I keep records of each week’s harvest so I can look back and compare. I’m sorry to remind everyone of this but June 2023 was so sunny and rainless that there were rumours of water shortages on Skye. This year June has been more Wintery in nature which obviously has an effect on all the plants. Not what you would imagine though – the brassicas prefer this rainy, cold weather, onions need a cold spell to form bulbs, lettuce and salad leaves don’t like heat and mange tout aren’t bothered either way! Undercover the tomatoes have grown at a normal rate, the actual fruit might take longer to ripen if there’s no sun, but the Polycrub sits between 20C – 30C even if it’s overcast. The peppers I planted have produced a pepper and French bean harvest started on much the same date as last year.

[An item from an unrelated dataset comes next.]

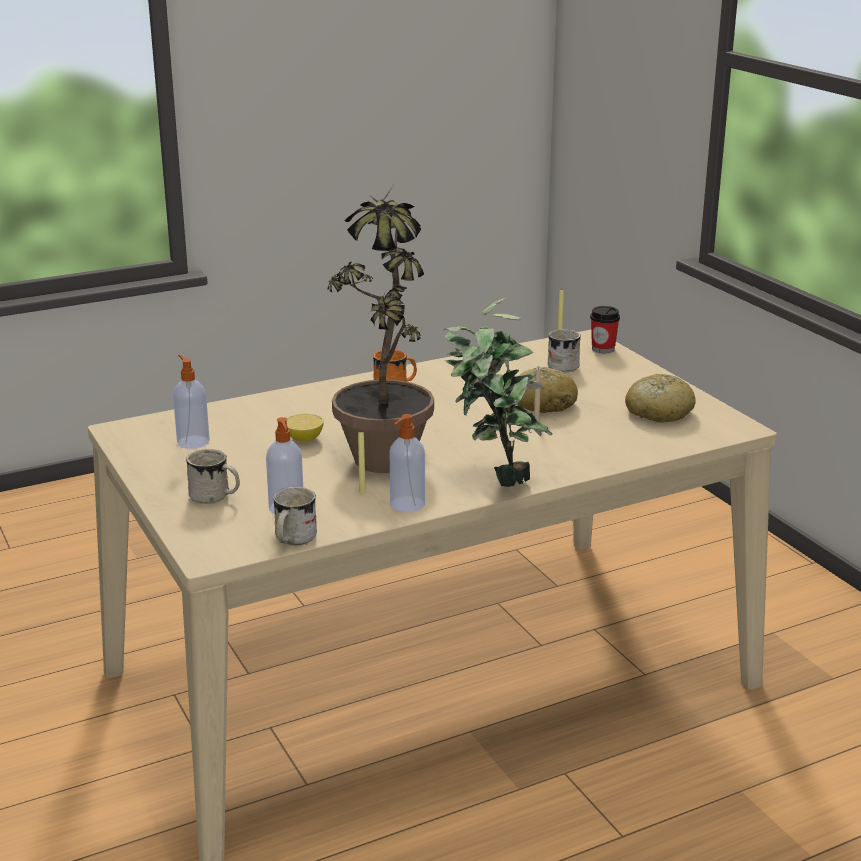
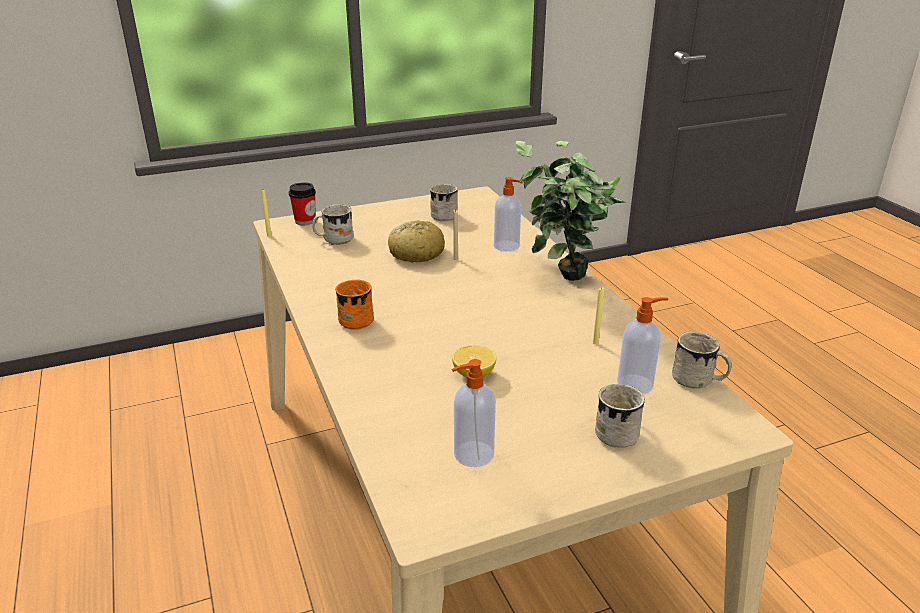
camera: 85 degrees left, 5 degrees up
potted plant [327,183,434,473] -> none
soap dispenser [390,414,425,512] -> soap dispenser moved to [494,177,523,252]
bread [625,374,696,423] -> white mug [430,184,458,221]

The weak link on the croft at the moment are the birdies. I bought some shiny new chickens in March. To start with I kept them in separate accommodation from the other hens with their own pen. Once they started laying I mixed them with the other chickens and they promptly went on strike – no more eggs! I’ve now put them back in their separate house and pen and we have eggs again. They appear to have been institutionalised! They prefer their own pen which is totally enclosed and off the ground with a wooden floor so no contact with that nasty nature stuff. The other chickens hate being confined and are in a huge pen with lots of trees and scrubby grass and reeds. Some of them still want to escape. The new chickens are unusually placid, there’s no discernible pecking order, they just seem to enjoy lounging on their wooden balcony, snacking on layer pellets.
This week’s Croft Shares will have Spring onions, onions, courgettes, potatoes and two from the following – mange tout/sugar snaps, French beans, broccoli, radishes. The potatoes are from the big wide world (as opposed to the greenhouse.) There are two varieties, Cosmopolitan and Orla, known for being fast growing. Once the first earlies are all dug up, there will hopefully be Jazzy – a nice salad potato, followed by Sarpo Una and Charlotte. I’ve got the maincrops in a separate, smaller bed where I can monitor them and hopefully dig them up before any pest or disease issues in September. The undercover mange tout are running out of steam now, luckily the plants outside have some tiny baby mange tout appearing.